OWOX starts at $65/mo . That includes connectors (pull ad-platform data into your warehouse), Data Mart management (govern and join your data), and the Google Sheets Extension. For context: a freelance analyst charges $75–150/hour; a full-time analyst is $80–120K/year plus three months to ramp. OWOX scales to every team member for less than a business lunch. Higher tiers add MCP — ask your business in Claude, ChatGPT, or Slack — plus multi-destination delivery and SLA. Enterprise is custom.
My marketing lead already uses ChatGPT for data questions. Why is this better?
Because ChatGPT makes up numbers and your marketing lead can't tell the difference. It writes SQL on the fly, joins tables it shouldn't, hallucinates columns that don't exist, and gives a different answer every time. One wrong number in a board deck is all it takes. OWOX gives your marketing lead the same ask-in-your-AI-chat experience — that's exactly what MCP is — but the answer comes from governed Data Marts with analyst-approved SQL. Every cell is deterministic, every join follows pre-defined keys, no hallucinations, same answer every time. Your marketing lead gets speed; you get trust.

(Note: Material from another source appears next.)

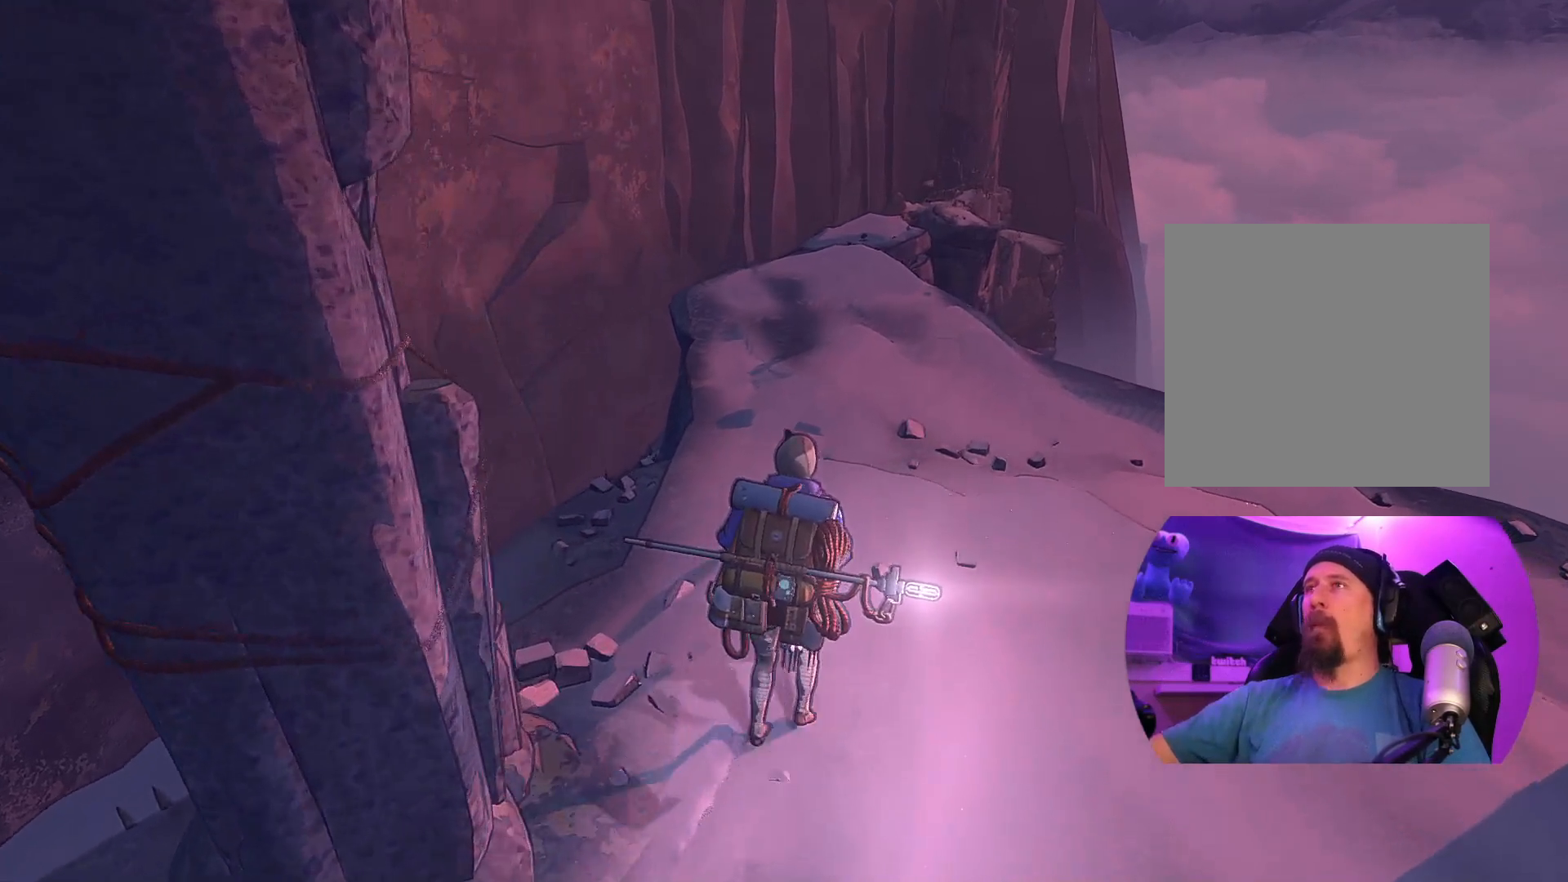
{"buttons": [], "left_stick": "up", "right_stick": "center", "events": []}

How long until I’m actually using this?
Your first Data Mart takes minutes. A useful library covering your core metrics — revenue, CAC, pipeline, campaign performance — can be built in a day or two. Your team sees the library in Google Sheets immediately after publishing, and you can ask your first question in your own AI chat the same day. This isn't a six-month project — no implementation phase, no professional-services engagement, no migration. Connect the warehouse, build the library, publish it. Done.
Can I start without a data warehouse?
You need a warehouse, but getting one is easier than you think. Google BigQuery has a free tier that covers most small-company volumes — 10GB storage, 1TB queries/month, no credit card. Your marketing-ops person or a freelance analyst can set it up in an afternoon, and OWOX connectors pull your ad-platform data in automatically. Already on Snowflake, Databricks, Redshift, or Athena? OWOX connects to all of them. Your data stays in your warehouse — OWOX reads from it, never copies it — so nothing you ask ever leaves your control.